Can you rewrite the records below with every "pose" switched to "camera" and nothing else changed?

..........

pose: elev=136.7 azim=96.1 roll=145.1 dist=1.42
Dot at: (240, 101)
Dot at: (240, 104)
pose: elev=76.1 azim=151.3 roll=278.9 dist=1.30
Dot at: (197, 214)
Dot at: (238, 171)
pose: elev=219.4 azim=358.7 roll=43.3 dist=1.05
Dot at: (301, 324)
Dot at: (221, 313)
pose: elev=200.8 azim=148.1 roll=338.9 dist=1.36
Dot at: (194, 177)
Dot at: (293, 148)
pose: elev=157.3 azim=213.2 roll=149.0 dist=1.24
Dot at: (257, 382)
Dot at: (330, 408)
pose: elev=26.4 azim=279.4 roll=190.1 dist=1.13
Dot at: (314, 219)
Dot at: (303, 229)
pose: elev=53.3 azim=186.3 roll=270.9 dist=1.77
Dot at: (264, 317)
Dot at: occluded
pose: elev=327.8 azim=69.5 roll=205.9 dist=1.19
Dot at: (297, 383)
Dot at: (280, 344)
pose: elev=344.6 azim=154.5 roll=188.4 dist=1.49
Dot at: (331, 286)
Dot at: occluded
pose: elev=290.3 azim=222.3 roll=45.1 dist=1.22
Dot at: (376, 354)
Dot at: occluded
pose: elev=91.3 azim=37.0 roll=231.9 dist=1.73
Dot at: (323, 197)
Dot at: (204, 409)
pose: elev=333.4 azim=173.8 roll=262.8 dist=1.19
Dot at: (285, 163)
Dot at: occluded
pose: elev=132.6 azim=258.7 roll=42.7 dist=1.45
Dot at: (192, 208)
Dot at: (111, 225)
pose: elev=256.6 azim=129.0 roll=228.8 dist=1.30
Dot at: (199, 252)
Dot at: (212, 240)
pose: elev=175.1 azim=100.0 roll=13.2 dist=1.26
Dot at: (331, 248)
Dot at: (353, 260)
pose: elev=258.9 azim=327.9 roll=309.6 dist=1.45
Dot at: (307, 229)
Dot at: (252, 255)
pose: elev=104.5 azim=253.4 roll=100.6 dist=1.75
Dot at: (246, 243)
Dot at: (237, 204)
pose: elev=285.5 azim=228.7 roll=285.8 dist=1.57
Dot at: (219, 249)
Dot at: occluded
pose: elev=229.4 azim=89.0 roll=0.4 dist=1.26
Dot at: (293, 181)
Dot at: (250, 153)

..........

▶ RESULT
camera: elev=136.7 azim=96.1 roll=145.1 dist=1.42
Dot at: (240, 101)
Dot at: (240, 104)
camera: elev=76.1 azim=151.3 roll=278.9 dist=1.30
Dot at: (197, 214)
Dot at: (238, 171)
camera: elev=219.4 azim=358.7 roll=43.3 dist=1.05
Dot at: (301, 324)
Dot at: (221, 313)
camera: elev=200.8 azim=148.1 roll=338.9 dist=1.36
Dot at: (194, 177)
Dot at: (293, 148)
camera: elev=157.3 azim=213.2 roll=149.0 dist=1.24
Dot at: (257, 382)
Dot at: (330, 408)
camera: elev=26.4 azim=279.4 roll=190.1 dist=1.13
Dot at: (314, 219)
Dot at: (303, 229)
camera: elev=53.3 azim=186.3 roll=270.9 dist=1.77
Dot at: (264, 317)
Dot at: occluded
camera: elev=327.8 azim=69.5 roll=205.9 dist=1.19
Dot at: (297, 383)
Dot at: (280, 344)
camera: elev=344.6 azim=154.5 roll=188.4 dist=1.49
Dot at: (331, 286)
Dot at: occluded
camera: elev=290.3 azim=222.3 roll=45.1 dist=1.22
Dot at: (376, 354)
Dot at: occluded
camera: elev=91.3 azim=37.0 roll=231.9 dist=1.73
Dot at: (323, 197)
Dot at: (204, 409)
camera: elev=333.4 azim=173.8 roll=262.8 dist=1.19
Dot at: (285, 163)
Dot at: occluded
camera: elev=132.6 azim=258.7 roll=42.7 dist=1.45
Dot at: (192, 208)
Dot at: (111, 225)
camera: elev=256.6 azim=129.0 roll=228.8 dist=1.30
Dot at: (199, 252)
Dot at: (212, 240)
camera: elev=175.1 azim=100.0 roll=13.2 dist=1.26
Dot at: (331, 248)
Dot at: (353, 260)
camera: elev=258.9 azim=327.9 roll=309.6 dist=1.45
Dot at: (307, 229)
Dot at: (252, 255)
camera: elev=104.5 azim=253.4 roll=100.6 dist=1.75
Dot at: (246, 243)
Dot at: (237, 204)
camera: elev=285.5 azim=228.7 roll=285.8 dist=1.57
Dot at: (219, 249)
Dot at: occluded
camera: elev=229.4 azim=89.0 roll=0.4 dist=1.26
Dot at: (293, 181)
Dot at: (250, 153)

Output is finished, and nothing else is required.